E elle fizera calar a rabujenta pequerrucha.
Desde esse dia soube-se que a menina tinha o insolito capricho de adorar Thadeu, de rir quando elle estava de joelhos dobrado sobre o seu berço, de chorar quando alguem o levava d'alli para fóra.
A ama tomou o costume de o chamar e de o fazer estar horas e horas a entreter a menina.
Ao principio elle fazia-lhe carêtas e momices, como as que usava fazer para divertir seu tio; depois, sem bem perceber porque, adoptou outro systema inteiramente opposto.
Percebeu que a pequenina não queria um bôbo, como esse espirito embotado e pervertido que o victimára com os seus caprichos.

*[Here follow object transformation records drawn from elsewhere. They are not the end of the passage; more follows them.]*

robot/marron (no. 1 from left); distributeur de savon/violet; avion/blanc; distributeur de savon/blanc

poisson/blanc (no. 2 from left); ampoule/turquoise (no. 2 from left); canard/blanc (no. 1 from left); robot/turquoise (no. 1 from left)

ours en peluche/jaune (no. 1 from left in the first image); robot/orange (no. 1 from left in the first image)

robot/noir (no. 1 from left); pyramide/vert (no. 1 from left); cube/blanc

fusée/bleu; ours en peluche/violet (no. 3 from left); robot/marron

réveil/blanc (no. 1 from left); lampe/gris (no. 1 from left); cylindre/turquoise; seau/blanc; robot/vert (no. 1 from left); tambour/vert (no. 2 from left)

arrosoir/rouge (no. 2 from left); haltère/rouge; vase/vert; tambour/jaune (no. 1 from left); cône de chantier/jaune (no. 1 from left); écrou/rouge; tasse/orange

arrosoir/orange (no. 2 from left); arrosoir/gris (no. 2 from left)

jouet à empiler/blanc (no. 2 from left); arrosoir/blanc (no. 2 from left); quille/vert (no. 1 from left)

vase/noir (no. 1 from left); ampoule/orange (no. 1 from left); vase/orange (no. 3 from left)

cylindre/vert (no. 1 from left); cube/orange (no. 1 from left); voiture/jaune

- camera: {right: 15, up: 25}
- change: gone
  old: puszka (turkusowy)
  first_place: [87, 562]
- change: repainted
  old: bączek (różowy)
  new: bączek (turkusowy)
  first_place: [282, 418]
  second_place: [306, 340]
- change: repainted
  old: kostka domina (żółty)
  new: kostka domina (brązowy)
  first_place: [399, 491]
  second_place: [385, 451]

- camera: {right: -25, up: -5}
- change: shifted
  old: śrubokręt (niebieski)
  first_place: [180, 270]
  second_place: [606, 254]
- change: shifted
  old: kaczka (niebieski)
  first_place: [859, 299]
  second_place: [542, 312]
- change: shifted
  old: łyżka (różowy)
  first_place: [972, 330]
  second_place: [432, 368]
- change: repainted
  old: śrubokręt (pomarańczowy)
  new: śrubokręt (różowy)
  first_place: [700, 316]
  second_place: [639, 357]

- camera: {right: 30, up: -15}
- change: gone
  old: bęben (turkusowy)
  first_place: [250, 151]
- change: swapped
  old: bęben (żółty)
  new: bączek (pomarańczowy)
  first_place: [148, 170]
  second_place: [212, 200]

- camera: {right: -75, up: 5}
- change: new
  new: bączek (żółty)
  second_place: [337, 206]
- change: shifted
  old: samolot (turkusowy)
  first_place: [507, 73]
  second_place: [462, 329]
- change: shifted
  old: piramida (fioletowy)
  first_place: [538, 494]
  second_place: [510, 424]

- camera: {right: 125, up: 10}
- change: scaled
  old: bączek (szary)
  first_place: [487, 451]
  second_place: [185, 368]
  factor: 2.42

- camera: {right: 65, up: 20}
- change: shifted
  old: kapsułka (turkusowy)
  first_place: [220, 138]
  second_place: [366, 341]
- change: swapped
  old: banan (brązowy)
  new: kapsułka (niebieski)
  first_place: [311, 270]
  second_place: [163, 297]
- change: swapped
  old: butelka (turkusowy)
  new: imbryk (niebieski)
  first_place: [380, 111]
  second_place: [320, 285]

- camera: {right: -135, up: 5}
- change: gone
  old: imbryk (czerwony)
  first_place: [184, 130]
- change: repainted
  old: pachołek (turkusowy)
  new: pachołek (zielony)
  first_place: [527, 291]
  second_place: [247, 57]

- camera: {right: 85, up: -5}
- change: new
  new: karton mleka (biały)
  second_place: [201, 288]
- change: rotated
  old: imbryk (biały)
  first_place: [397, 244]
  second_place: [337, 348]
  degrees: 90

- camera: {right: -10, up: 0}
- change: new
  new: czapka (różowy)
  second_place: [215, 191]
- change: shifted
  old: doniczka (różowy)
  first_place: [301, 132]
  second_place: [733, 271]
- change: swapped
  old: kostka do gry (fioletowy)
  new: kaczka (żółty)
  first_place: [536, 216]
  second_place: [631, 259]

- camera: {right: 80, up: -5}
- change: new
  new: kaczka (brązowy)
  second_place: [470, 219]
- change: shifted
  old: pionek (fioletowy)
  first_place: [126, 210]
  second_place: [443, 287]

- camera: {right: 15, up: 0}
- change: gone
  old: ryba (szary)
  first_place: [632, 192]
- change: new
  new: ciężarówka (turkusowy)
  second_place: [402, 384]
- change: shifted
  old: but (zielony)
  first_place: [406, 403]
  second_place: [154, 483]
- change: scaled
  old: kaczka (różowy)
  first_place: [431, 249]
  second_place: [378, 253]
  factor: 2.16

O que a bebé queria, na ingenuidade adoravel do seu despotismo infantil, era um companheiro de seus brinquedos, um socio, um escravo que a adorasse.
Thadeu era tudo para ella: queria-o perto da grande tina em que tomava o seu banho de manhã; queria-o junto da pequena mesa de nacar onde a ama lhe dava as sopinhas; queria-o no berço ao adormecer; queria-o no jardim, á sombra das arvores, sobre a arêa finissima, onde se rolava, vestida de rendas brancas, a rir como uma perdida.
Chamaram-lhe Margarida.
Margarida quer dizer perola, e Thadeu, que vira muitas vezes sua tia vestida de baile, achava um nome muito bem posto áquella creança branca, transparente, loura, idealmente graciosa.